Speaking at the launch of the Zambia National Health Strategic Plan 2017-2021, she wondered why men were not coming out to know their health status by way of testing for HIV.
Ms Rogan who says she is aware of her HIV status, advised that not knowing one’s status does not mean that one does not have HIV, the virus that causes AIDS.
“Every woman or girl in this country who becomes pregnant will be tested so that she can get the right treatment for herself and her child. So that’s one half of the country potentially taken care of in any case over time,” she said.
“So, is this an issue mainly of the men in Zambia? What is it about, gentlemen, that you don’t want to know the state of health of your own body? For any one of us, not knowing our status does not mean we are not infected.
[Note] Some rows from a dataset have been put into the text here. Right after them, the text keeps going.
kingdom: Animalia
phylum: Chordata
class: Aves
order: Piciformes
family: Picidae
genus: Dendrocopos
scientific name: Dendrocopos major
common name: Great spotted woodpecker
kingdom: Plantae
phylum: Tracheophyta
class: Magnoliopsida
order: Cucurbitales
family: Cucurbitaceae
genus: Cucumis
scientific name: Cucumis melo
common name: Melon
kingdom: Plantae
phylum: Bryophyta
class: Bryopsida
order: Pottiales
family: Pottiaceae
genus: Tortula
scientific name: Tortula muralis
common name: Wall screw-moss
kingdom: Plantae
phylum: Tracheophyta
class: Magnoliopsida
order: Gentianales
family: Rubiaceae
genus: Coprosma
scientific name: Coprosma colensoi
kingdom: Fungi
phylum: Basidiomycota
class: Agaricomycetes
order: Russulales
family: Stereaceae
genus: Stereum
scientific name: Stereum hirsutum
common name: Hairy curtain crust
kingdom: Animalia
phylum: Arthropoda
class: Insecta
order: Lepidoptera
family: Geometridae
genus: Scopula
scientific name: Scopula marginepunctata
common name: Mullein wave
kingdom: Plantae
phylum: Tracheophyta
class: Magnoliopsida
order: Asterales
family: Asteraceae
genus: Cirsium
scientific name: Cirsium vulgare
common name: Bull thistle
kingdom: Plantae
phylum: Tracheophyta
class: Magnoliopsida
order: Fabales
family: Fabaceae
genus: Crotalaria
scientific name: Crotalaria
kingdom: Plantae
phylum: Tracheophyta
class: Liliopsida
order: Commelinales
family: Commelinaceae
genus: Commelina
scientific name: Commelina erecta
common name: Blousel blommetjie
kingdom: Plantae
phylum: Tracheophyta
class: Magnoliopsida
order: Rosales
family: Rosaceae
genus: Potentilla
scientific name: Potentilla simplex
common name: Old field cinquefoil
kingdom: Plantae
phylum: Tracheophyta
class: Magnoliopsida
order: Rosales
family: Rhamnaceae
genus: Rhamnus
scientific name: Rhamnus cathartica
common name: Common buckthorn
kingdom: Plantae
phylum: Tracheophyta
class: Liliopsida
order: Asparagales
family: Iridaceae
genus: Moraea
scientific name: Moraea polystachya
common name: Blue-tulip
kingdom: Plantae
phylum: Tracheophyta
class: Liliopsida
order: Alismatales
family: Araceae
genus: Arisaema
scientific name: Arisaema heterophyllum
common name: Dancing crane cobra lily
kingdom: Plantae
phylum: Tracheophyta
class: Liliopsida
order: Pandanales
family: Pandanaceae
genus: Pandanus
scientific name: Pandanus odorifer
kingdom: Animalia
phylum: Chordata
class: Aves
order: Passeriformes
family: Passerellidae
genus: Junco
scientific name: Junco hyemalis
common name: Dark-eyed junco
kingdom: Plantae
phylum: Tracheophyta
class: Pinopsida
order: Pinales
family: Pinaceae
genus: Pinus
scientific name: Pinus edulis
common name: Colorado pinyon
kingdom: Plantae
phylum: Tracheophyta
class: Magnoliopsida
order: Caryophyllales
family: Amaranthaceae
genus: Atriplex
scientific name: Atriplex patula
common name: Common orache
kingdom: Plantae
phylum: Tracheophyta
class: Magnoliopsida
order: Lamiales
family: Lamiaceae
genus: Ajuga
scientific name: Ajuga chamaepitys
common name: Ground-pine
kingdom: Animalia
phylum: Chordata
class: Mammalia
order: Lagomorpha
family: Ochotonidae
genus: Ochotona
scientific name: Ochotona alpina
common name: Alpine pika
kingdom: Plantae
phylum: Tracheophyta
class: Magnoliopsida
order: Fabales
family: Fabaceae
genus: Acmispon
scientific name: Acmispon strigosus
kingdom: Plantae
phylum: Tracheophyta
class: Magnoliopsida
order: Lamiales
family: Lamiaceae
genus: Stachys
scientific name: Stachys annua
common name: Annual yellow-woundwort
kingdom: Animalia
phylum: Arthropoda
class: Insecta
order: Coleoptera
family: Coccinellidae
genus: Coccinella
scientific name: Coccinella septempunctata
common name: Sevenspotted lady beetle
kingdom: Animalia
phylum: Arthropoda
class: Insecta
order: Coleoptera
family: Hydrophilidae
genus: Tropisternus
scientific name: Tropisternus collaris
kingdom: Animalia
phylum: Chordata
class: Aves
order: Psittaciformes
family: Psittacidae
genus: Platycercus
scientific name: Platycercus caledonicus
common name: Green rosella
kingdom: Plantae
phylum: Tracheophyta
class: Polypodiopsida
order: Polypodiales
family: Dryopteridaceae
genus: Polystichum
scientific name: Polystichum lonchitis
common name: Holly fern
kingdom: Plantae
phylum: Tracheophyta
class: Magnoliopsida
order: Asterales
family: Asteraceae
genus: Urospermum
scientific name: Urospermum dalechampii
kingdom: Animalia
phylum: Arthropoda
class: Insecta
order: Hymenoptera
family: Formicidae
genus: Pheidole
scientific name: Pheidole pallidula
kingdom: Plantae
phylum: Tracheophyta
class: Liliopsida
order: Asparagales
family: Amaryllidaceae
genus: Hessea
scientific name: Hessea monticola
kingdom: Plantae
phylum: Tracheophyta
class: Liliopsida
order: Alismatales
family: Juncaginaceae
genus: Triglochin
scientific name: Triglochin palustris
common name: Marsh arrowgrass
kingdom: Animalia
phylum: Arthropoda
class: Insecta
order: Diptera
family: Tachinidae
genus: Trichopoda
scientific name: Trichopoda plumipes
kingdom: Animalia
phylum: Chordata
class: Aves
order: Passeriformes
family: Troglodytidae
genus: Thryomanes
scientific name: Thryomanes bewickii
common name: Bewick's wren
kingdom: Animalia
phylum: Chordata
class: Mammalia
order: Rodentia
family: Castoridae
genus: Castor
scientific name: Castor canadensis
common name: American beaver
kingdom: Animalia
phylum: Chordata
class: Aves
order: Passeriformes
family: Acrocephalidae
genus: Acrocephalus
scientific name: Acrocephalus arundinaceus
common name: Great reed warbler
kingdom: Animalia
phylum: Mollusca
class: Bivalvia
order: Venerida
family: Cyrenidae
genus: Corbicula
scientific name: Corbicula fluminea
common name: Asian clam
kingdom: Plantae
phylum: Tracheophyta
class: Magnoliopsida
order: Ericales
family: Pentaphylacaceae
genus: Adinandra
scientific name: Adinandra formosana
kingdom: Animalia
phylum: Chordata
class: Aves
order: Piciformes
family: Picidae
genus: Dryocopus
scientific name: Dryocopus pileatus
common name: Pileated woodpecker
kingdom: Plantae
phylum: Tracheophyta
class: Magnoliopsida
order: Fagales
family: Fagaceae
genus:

It just means we don’t care and don’t know how to protect our health. Shame on ignorance, shame on not knowing, that is true immorality. Ladies and gentlemen, I know my status – do you?”
Speaking on the back of President Lungu’s announcement last Tuesday that HIV testing and treatment will be mandatory, Ms Rogan said knowing one’s HIV status was an important thing because HIV can be a killer.
However, she hopes that the new HIV counselling, testing and treatment policy will come with guidelines for health practices so as to protect human rights.
Basically World Health Organisation (WHO) guidelines emphasise consent, confidentiality, counselling, correct test results and connection to HIV prevention, treatment and care.
The WHO and UNAIDS have come in in support of the new HIV counselling, testing and treatment policy and have pledged technical support and guidance to Zambia.
And Ms Rogan urged Zambians to rise above stigma and fear to take an HIV test so that doctors could decide the treatment for any illness.
She said it is important to be tested so that if need be, one can get treatment for one’s sake and for that of their sexual partners and children.
“HIV can be a killer if you are infected and do nothing about it. And a dead parent is no use to a living child,” Ms Rogan said.
President Lungu announced that Zambia will now make HIV testing in public health facilities mandatory during the first national HIV/AIDS Test, Counsel and Treatment Day last week.
The matter has since raised debates, with the opponents seeing it as an infringement of human rights.